▶ [THE PROBLEM]
Can you rewrite the lines below as a JSON list of strings, one string per line, skipping any blank lines and leaving the pictures out?

▶ [EXTRACTED ENTRIES]
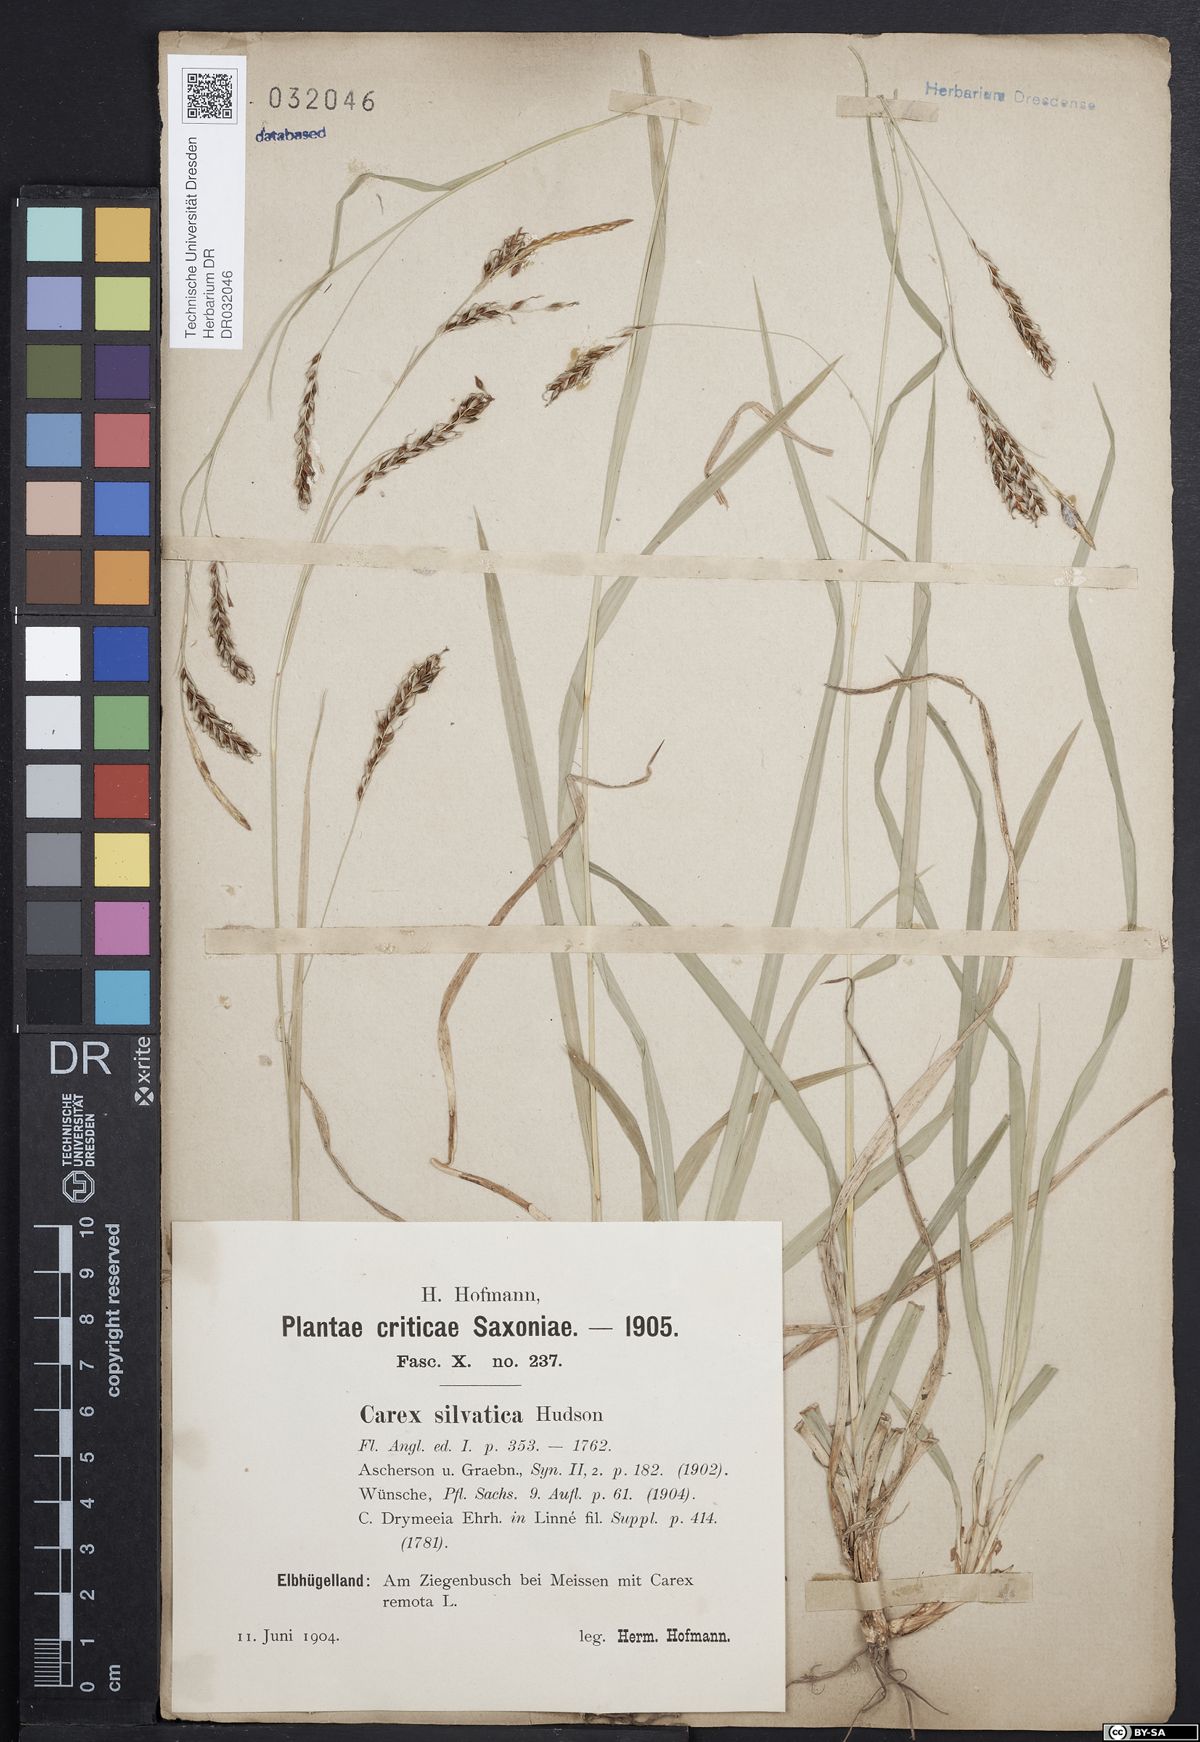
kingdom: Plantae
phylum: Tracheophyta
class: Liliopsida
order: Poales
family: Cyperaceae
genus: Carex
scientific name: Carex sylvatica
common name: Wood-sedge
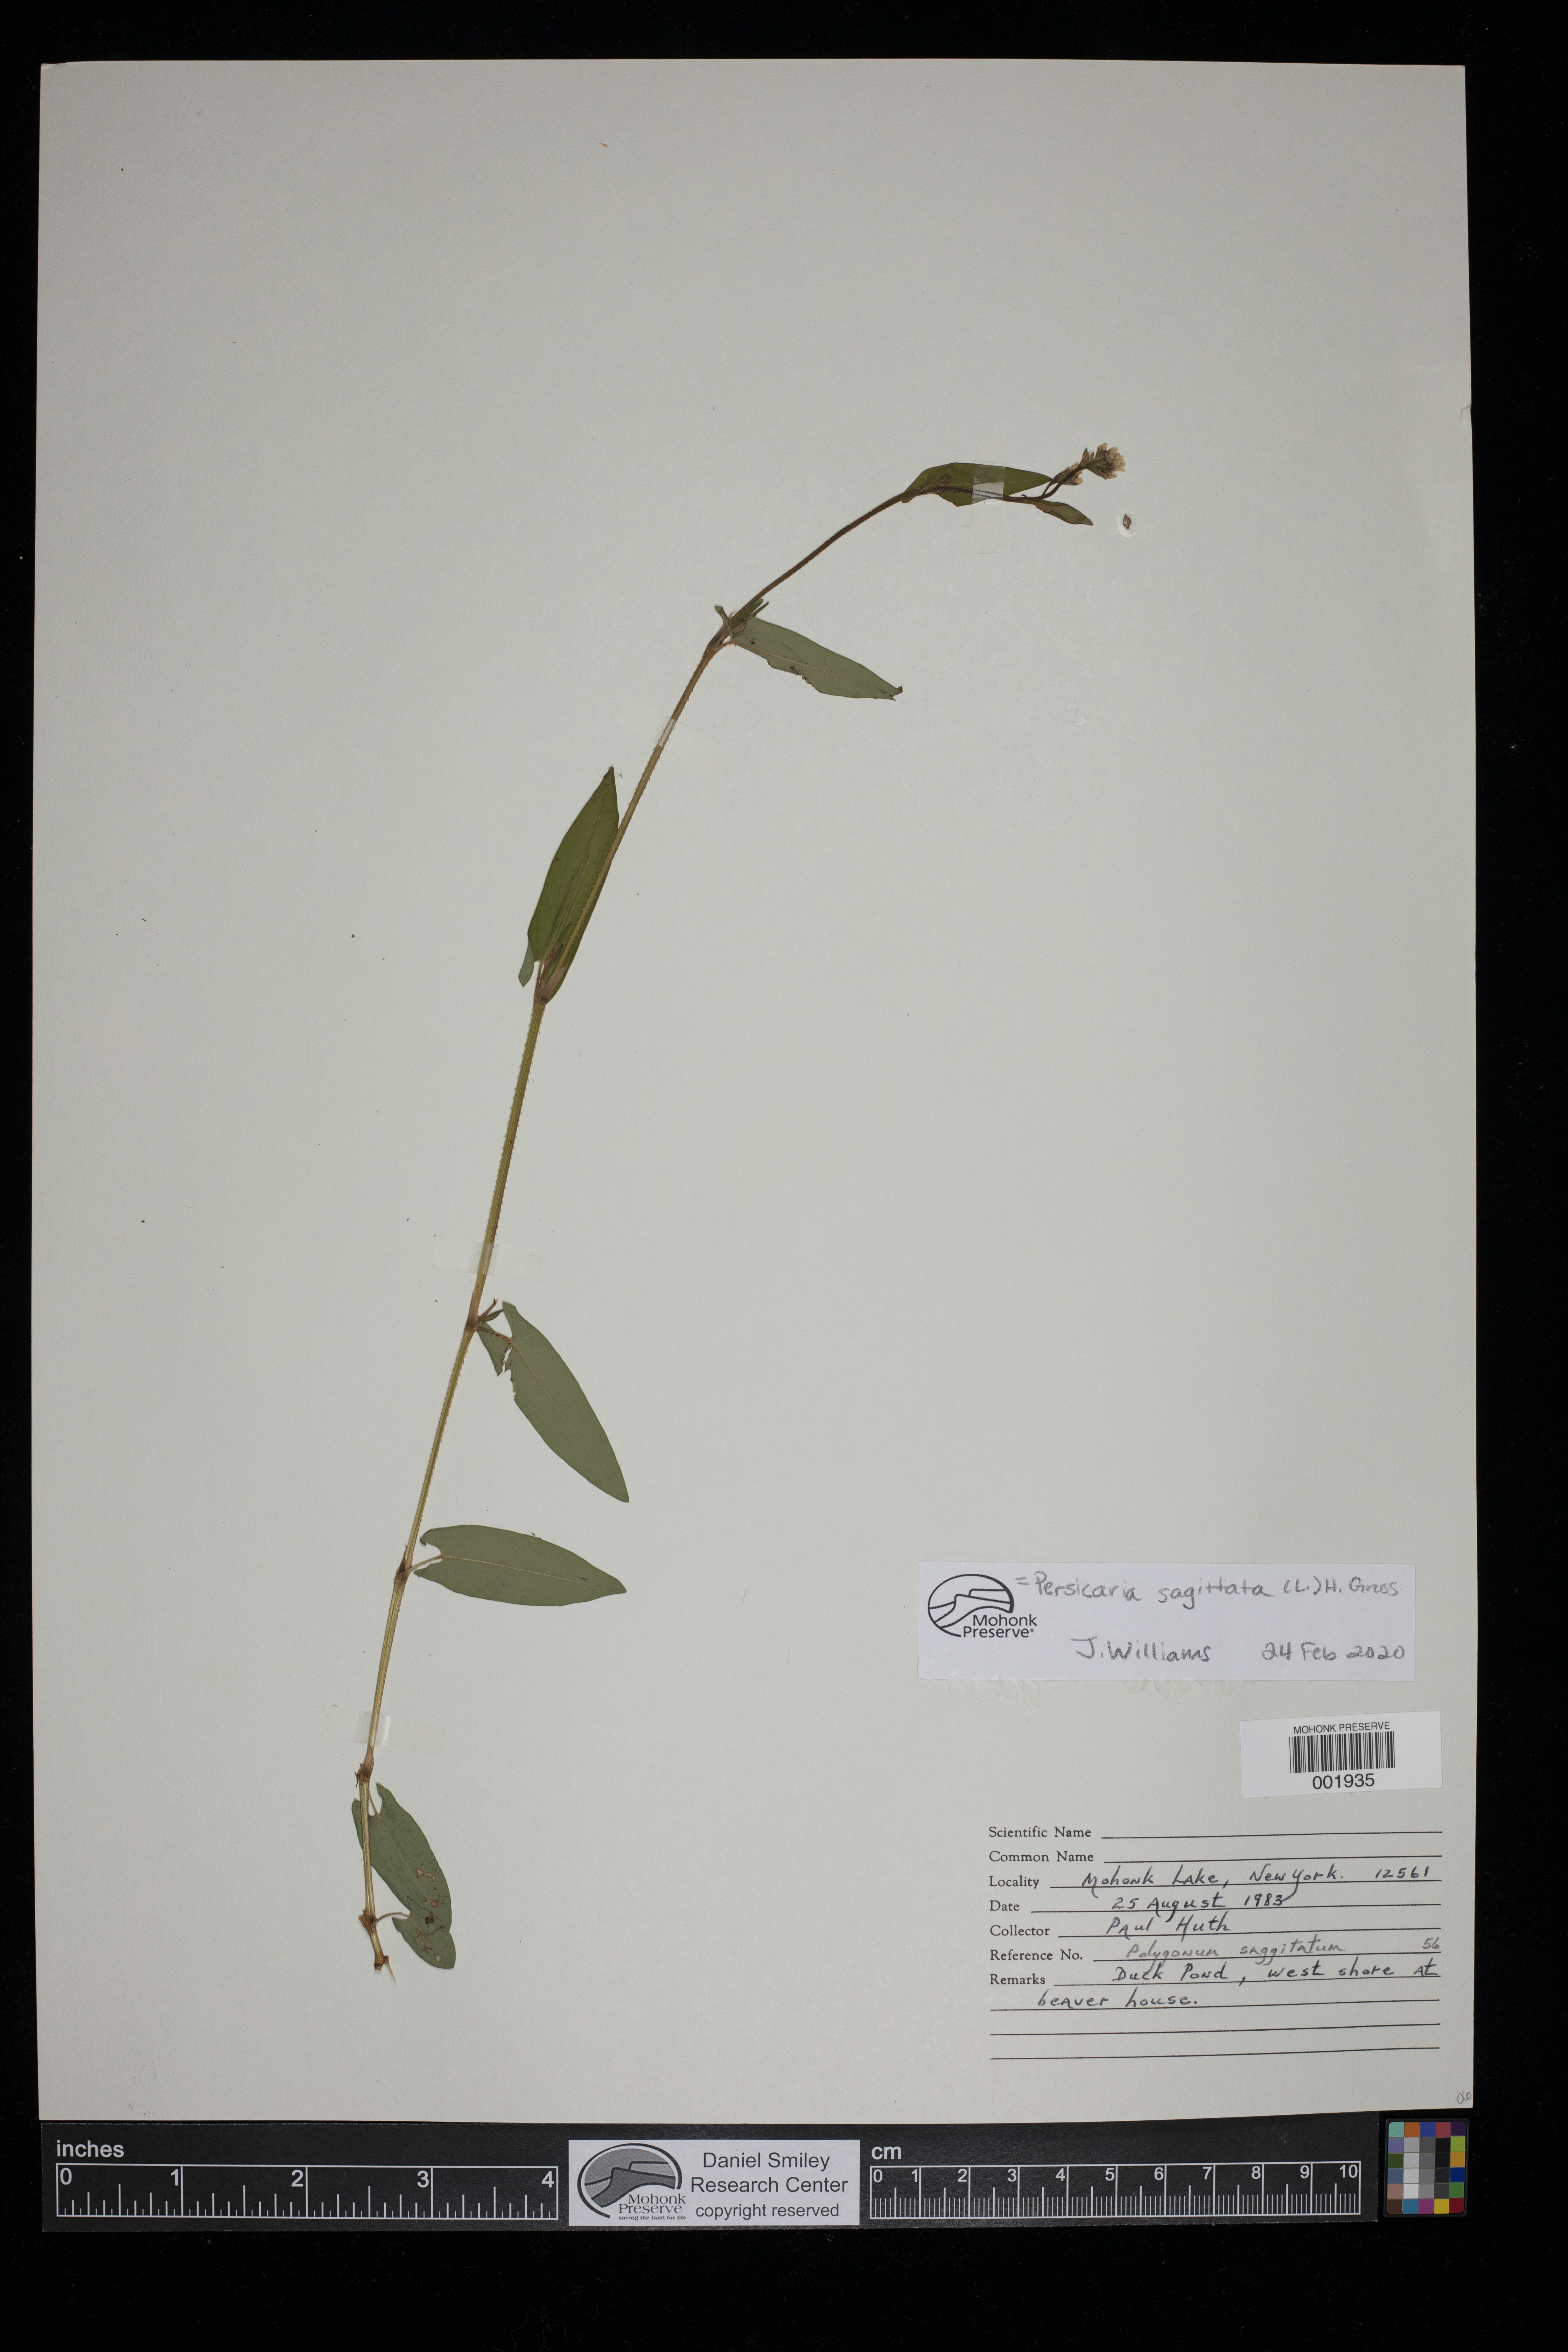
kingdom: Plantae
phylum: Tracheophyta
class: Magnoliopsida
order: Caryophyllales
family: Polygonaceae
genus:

▶ [WRITTEN SOLUTION]
[
  "kingdom: Plantae",
  "phylum: Tracheophyta",
  "class: Liliopsida",
  "order: Poales",
  "family: Cyperaceae",
  "genus: Carex",
  "scientific name: Carex sylvatica",
  "common name: Wood-sedge",
  "kingdom: Plantae",
  "phylum: Tracheophyta",
  "class: Magnoliopsida",
  "order: Caryophyllales",
  "family: Polygonaceae",
  "genus:"
]